We PICS survivors are like earthquake survivors — traumatized first physically, then psychologically. Unfortunately it's both normal and terribly unsettling as we worry through every "after-shock" — tiredness, fogginess, physical changes and most certainly anxiety. I think this anxiety is basically our nervous system's "fight or flight" reaction to the tremendous trauma we've been through.
But there's one significant difference between earthquakes and ICU after-shocks. In earthquakes everyone goes through the event together, thus they can relate and support each other.
But it's so different for us. Our traumas are individual, isolated, and afterward we can look OK although we're not…at least not in the first months afterward. That's why an online support group like this is so important. Do please keep checking back in and asking questions of the other "earthquake survivors" — the people who understand what you're going through when others don't.
My other mental image of anxiety is of driving through fog. You know how fog can seem thinner, then get thicker, then thinner again as you drive along? Anxiety is like that, too.
Right now your anxiety is "thick" because you're just out of the hospital, your body is weakened and you don't know what to expect. Going forward you'll probably have days when your anxiety is "thin" and you're inclined to think hooray! It's over!
But this may be followed by other days when you start out good then something triggers you (the sound of an aid car siren will do it for me) and your anxiety gets "thick" again.
And unfortunately some days it's thick from the start and stays thick. So psychological recovery can be baby steps, some forward, some backward, for quite a long time. But eventually "the fog" does lift.
My advice, if you want it (up to you): Be easy on yourself. Take it slow.

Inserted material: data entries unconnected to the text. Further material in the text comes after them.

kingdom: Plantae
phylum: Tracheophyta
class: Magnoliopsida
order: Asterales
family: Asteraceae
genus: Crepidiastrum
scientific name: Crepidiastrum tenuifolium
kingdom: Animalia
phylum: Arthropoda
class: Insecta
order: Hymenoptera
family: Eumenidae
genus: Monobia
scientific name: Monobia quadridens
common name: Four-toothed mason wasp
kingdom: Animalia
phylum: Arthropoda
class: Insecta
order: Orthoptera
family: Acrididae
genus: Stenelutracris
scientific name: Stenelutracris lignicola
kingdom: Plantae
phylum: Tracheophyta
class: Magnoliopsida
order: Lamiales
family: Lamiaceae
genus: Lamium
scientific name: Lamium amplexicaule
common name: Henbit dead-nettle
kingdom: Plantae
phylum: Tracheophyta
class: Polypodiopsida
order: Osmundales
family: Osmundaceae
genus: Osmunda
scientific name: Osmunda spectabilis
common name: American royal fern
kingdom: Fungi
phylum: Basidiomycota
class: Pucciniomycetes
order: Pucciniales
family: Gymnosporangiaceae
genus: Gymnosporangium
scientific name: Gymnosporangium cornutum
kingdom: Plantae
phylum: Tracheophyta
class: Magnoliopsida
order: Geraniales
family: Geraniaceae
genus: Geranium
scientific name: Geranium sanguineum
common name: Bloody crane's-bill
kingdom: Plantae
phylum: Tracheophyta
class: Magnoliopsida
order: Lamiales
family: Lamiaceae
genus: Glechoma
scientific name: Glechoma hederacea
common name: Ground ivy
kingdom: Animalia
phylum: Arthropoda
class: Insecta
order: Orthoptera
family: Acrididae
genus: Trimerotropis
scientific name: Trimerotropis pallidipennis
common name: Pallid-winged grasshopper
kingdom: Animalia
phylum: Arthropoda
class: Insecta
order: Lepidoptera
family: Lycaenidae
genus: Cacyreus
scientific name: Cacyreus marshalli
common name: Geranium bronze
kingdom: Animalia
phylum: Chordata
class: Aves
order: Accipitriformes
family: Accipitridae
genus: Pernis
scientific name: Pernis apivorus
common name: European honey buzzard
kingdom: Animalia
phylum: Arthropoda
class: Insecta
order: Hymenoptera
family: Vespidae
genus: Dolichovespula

You're reacting normally to an abnormal event.
Don't expect too much, even when others around you might be expecting you to be "healed by now." As a woman this means delegating to others chores that you'd normally do — and doing so with no guilt. None!
Realize that recovery isn't an event. It's a process.
One last thing. You mentioned that you've developed pimple-like sores on your body. I did, too. Turned out it was a drug reaction to a strong, new medication I needed to take post-ICU. My doctor switched me to a different med, and the problem was solved. But it took that switch to fix things.